Without knowing it, Bri and I were quickly moving into what I think I will always consider one of the hardest years of our lives. We put ourselves through a lot in our first year of marriage. You don't go through the things we've gone through without it affecting a relationship. But here's the funny part, we are stronger for it. Sure, we snapped at each other, maybe a few meltdowns, lots of tears, but also a lot of love and laughter.

We are celebrated our day with dinner and drinks downtown last night, and had a full day today. Breakfast at Deli Tech, A trip to the Denver Zoo, and a movie. We will wrap up our celebration with a little BBQ for two.
I am married to my best friend who is my greatest supporter and my favorite "rock". I can't remember my life without him.
Bri and an elephant's ass...makes me laugh

Monday, August 3, 2009

Some Happy News...

Stephie and Todd, my college roommate and her hubby, welcomed Connor John Kopet today!

Congrats Kopet family!

More loss

Our family is very close, and at times I think that closeness can be overwhelming to the "newest" additions, aka Brian and Mike, the men who married into this crazy family. We are in each other's business constantly, we speak on the phone multiple times a day, and turn to one another first in hard times.

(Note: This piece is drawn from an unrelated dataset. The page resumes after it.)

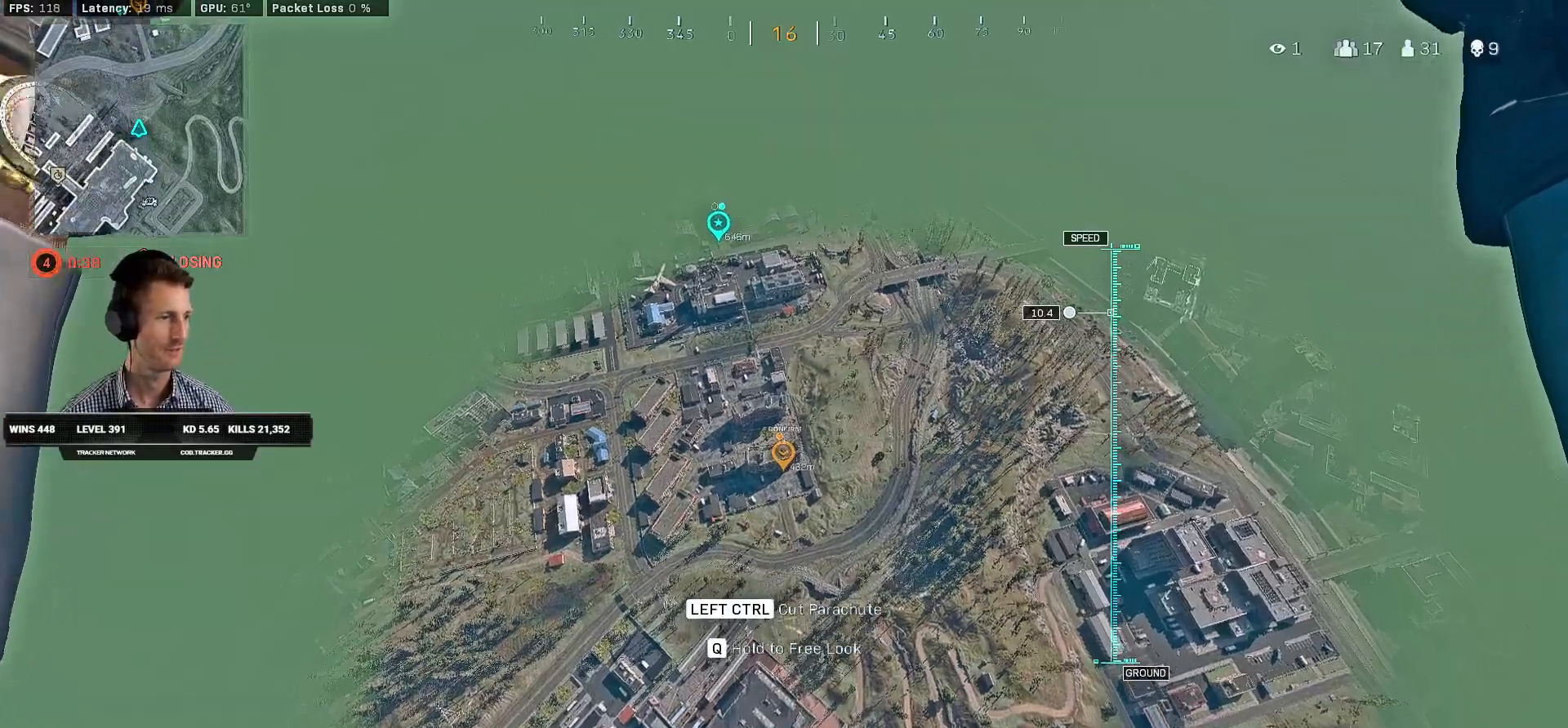
{"keys": ["w"], "mouse": [], "events": []}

A few months ago we were all very saddened to learn that my brother-n-law's mom was diagnosed with Pancreatic Cancer. She fell ill very quickly, and Mike has spent the last few months traveling back and forth to WA to spend time with his family. The stress has been tremendous on him. I've tried to be supportive from a distance because Lord knows the "newest additions" are not conditioned to the constant prying and questions that would typically descend in such a situation. Most of my information has come through Nik, who had me in tears over a recent conversation she had with Mike's mom. In retrospect I am sure Terri was calling to say her "goodbyes", and let Nik know how happy she was that Mike was married to her. Terri left with nothing left unsaid, I think that is pretty cool

Sadly, Terri passed away late Friday night. Even though they knew her death was inevitable, I don't think that makes it any easier. Mike immediately flew to WA to be with his dad, sister and nephews. Nik will follow later this week. Services are at 3pm on Friday.

I cannot even begin to imagine a world without my mom, so I have such a heavy heart for Mike.

I guess this is yet another reminder to not take life for granted and to not leave things unsaid to the ones you love...you just never know.